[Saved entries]
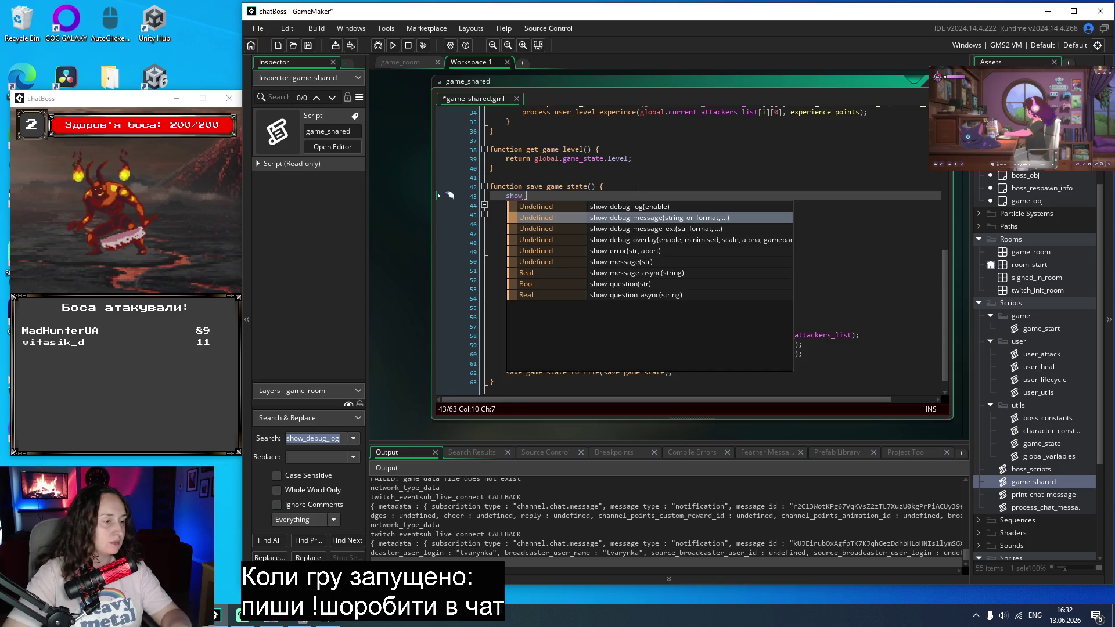
key(Return)
text("3"))
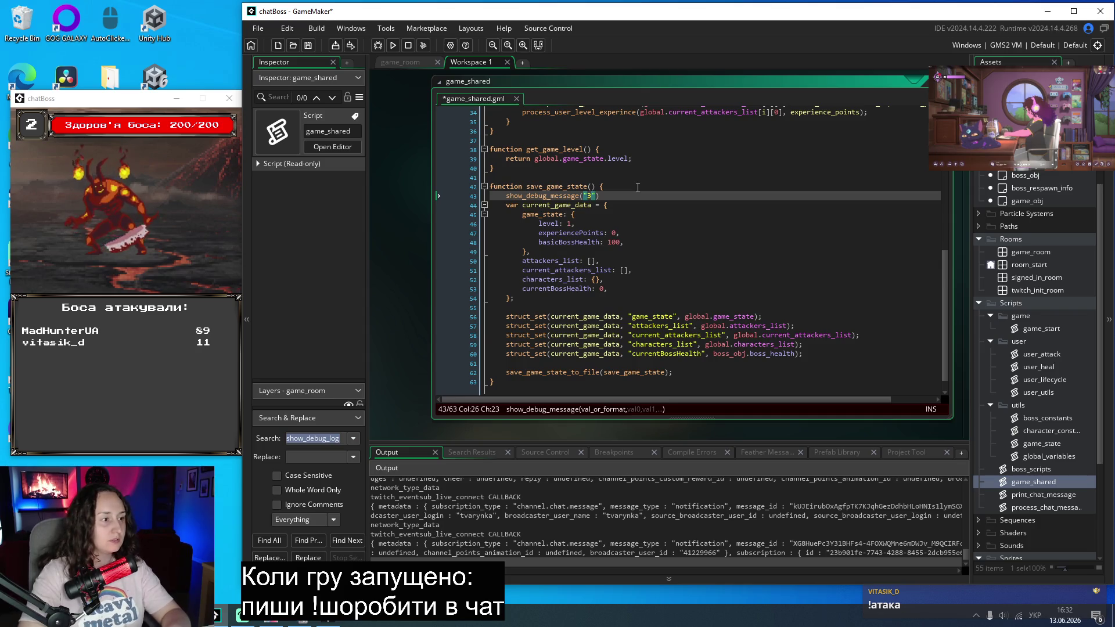
key(BackSpace)
click(500, 207)
key(Up)
key(Up)
key(Up)
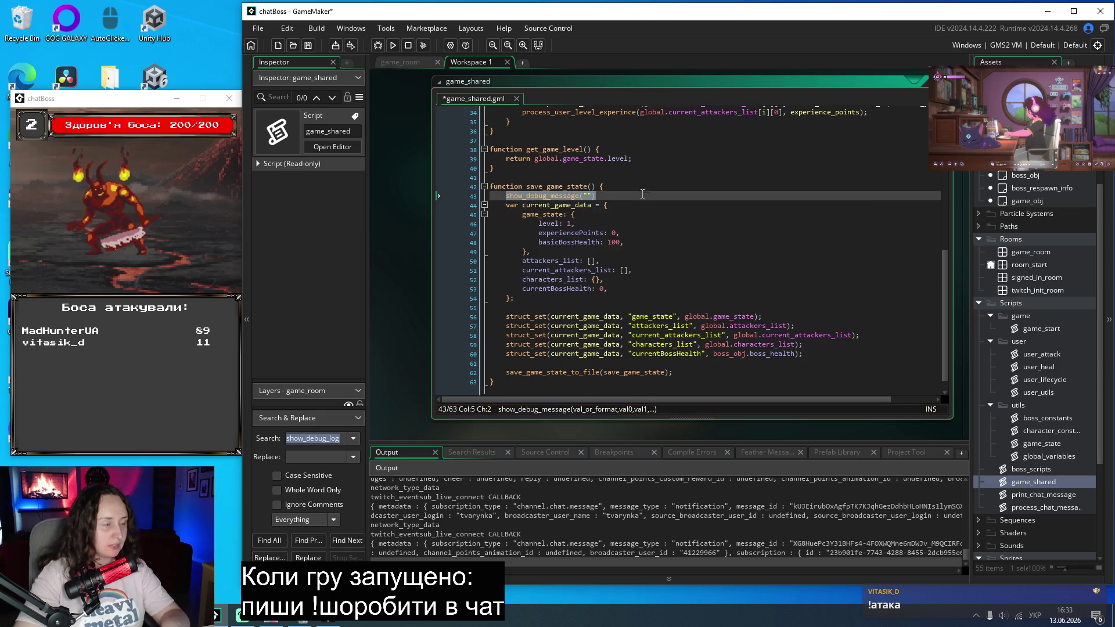
click(587, 197)
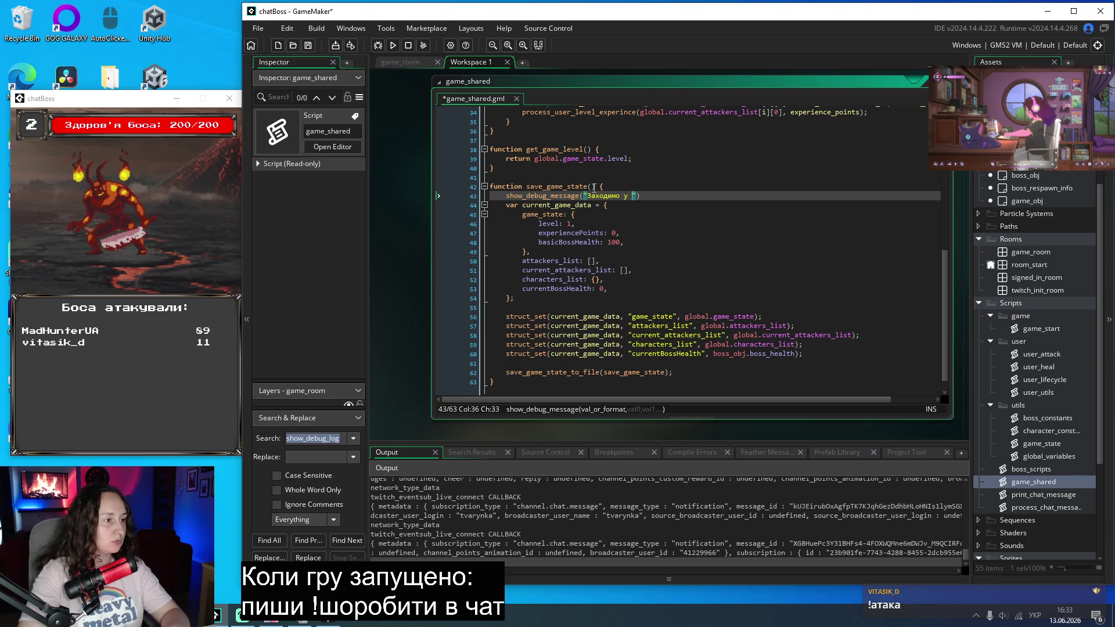
text(ію збереже)
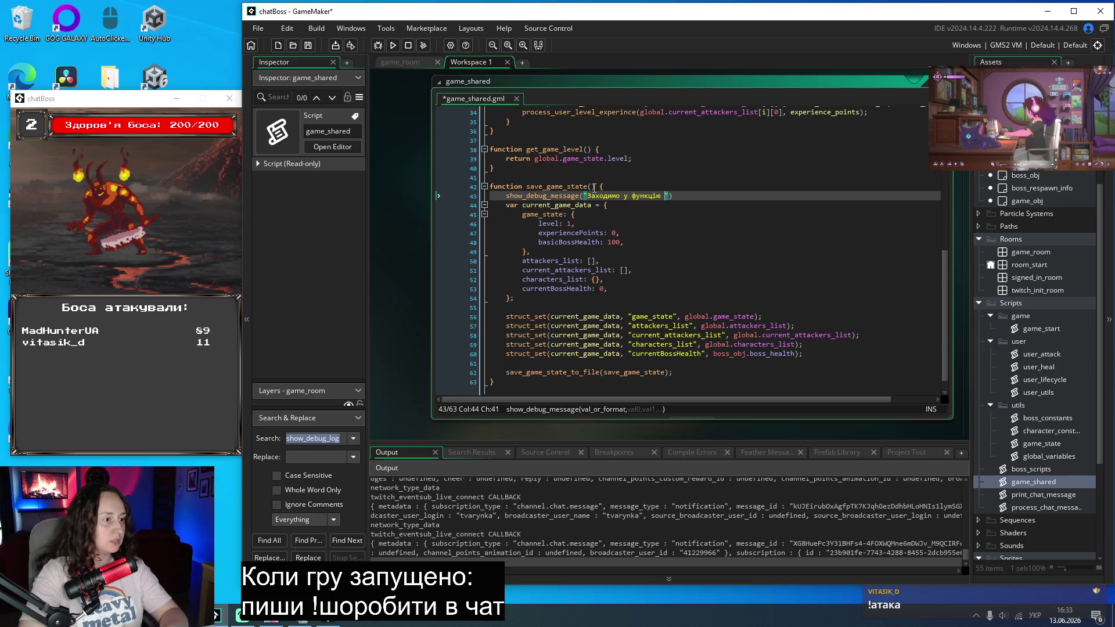
text(ння гри)
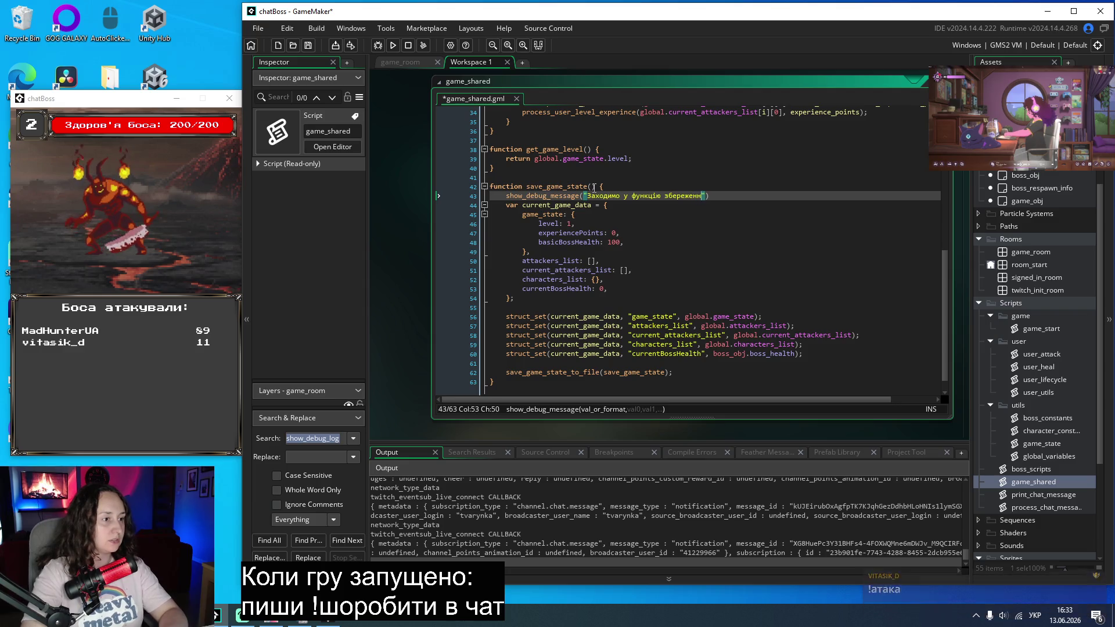
Step: Add debug message lines before the struct_set calls, one printing current_game_data
click(546, 304)
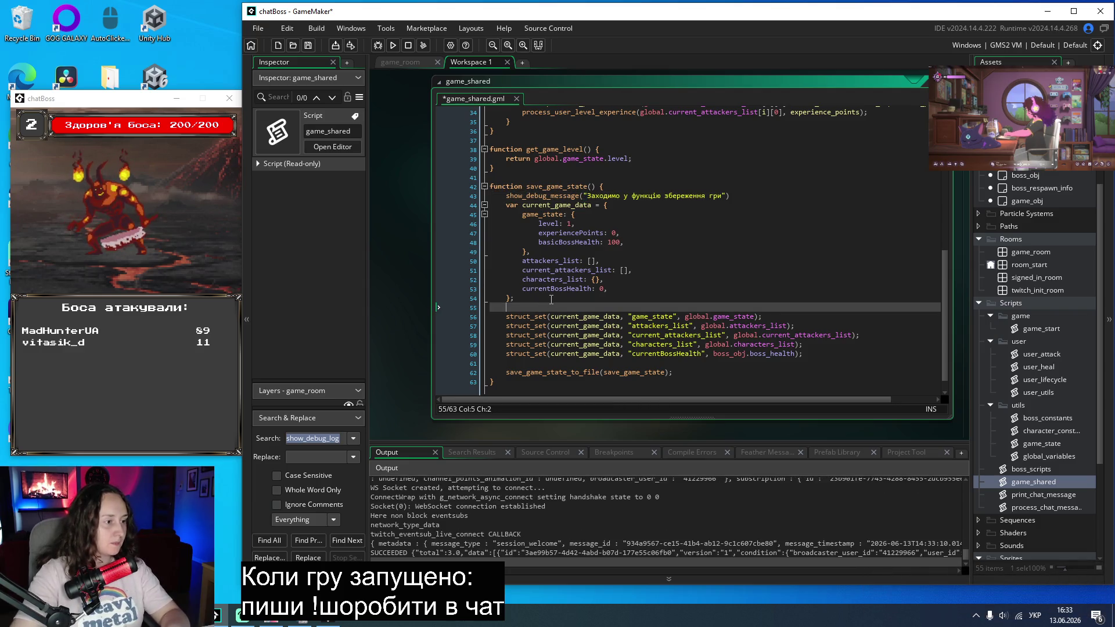
key(Return)
key(Return)
key(Up)
text(show_debug_message(""))
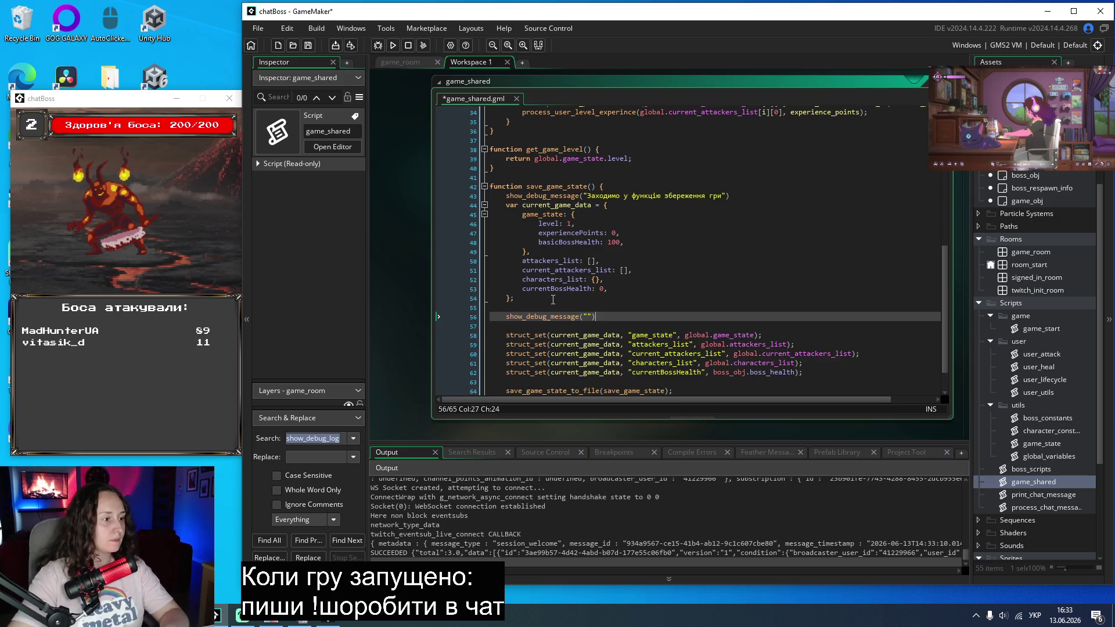
click(588, 317)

*INSTRUCTIONS FOR THE TASK*
The answer is each line from the entries above in which the word "text" occurs.

*YOUR RESPONSE*
text("3"))
text(ію збереже)
text(ння гри)
text(show_debug_message(""))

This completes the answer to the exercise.